The benefits of power cuts

Recently there have been a few snaps of very cold weather in Budapest. During one of them, a couple of weeks ago, the twelfth district suffered a power cut. Out went the lights in the august offices of Vertis Environmental Finance. Out they went in the apartment of its Managing Director. And a whole hillside of affluent middle-class Hungarians was bathed in darkness.

So we shut the office and trudged home through the snow.

It was absolutely fantastic!

None of us were on life support systems, for a start. But then, walking up Kiss János Altábornagy utca you saw the living rooms flicker into life, as people stumbled around for candles and lit them up. The lights were gentle, soft, and lovely. GE, for all the white coated nerds at its famous GE Lighting Tungsram factory in Hungary, has never got close to the still, gentle, flickering, beauty of candlelight. A good example of technology taking us backwards. And in the absence of street lighting, cars moved forward cautiously and safely.

When I got home the house was a twinkling grotto of Scandinavian night lights (Ikea, 900 Forints for about a thousand of them) which we moved around to where we needed light. You realise that having a central light casting light over everything in the room is about as unnecessary as taking a shower if you are thirsty. The central heating wouldn’t work because the gas needs an electric spark to fire it up. So we put on a couple of jumpers. No-one felt cold. The cat hopped down from the radiator and snuggled away under our duvet without a complaint.

And we sat down to a candle-light supper en famille. It was all very jolly and rather disappointing when the lights went back on again.

The discovery from this powercut was that saving energy can actually be rather fun. The accepted wisdom in political circles that saving energy is something post-war and like black-and-white TV, is nonsense. A change of attitude from the effete town dweller to the robust rural traditionalist could lead to substantial cuts in emissions. English politician Edwina Currie got into hot water about fifteen years ago for telling old people to wear warm clothes if they can’t afford the heating bills. The attacks on her comments must have been one of the early manifestations of the blight of political correctness. Of course, she was absolutely right.

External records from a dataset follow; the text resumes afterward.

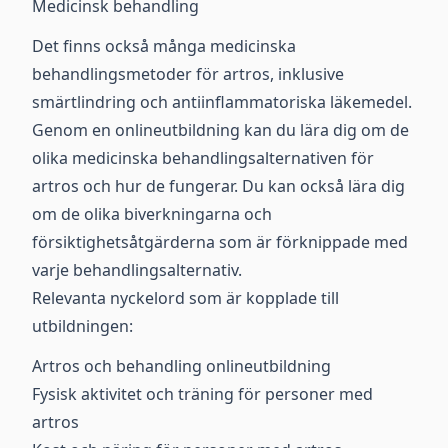
Medicinsk behandling
Det finns också många medicinska
behandlingsmetoder för artros, inklusive
smärtlindring och antiinflammatoriska läkemedel.
Genom en onlineutbildning kan du lära dig om de
olika medicinska behandlingsalternativen för
artros och hur de fungerar. Du kan också lära dig
om de olika biverkningarna och
försiktighetsåtgärderna som är förknippade med
varje behandlingsalternativ.
Relevanta nyckelord som är kopplade till
utbildningen:
Artros och behandling onlineutbildning
Fysisk aktivitet och träning för personer med
artros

But for some reason there is a political taboo about taking care with light and heat – this needs to be blasted away. Politicians are still shit scared of monster energy companies and utilities whose economic interest is to sell as much power as possible, despite their billion Euro windfall gains in the EU ETS. We do have to call energy companies to account. We do need to tell moaning crinklies to wear woollies and turn the heat down. We do need to have more romantic candle-lit dinners. Remember, the more layers you have on, the more you have to take off. It can make life even more fun.

In short, it is wrong of politicians to assume that saving energy is the same as hardship. As we found in the power cut, hardship is all in the mind: the masses willingly accept piles of hardship anyway, such as eating at Macdonalds and watching Big Brother. This implies that demand-side improvements in energy use may be better achieved through political leadership, slick communication and persuasive media, rather than hiking electricity prices through EU ETS.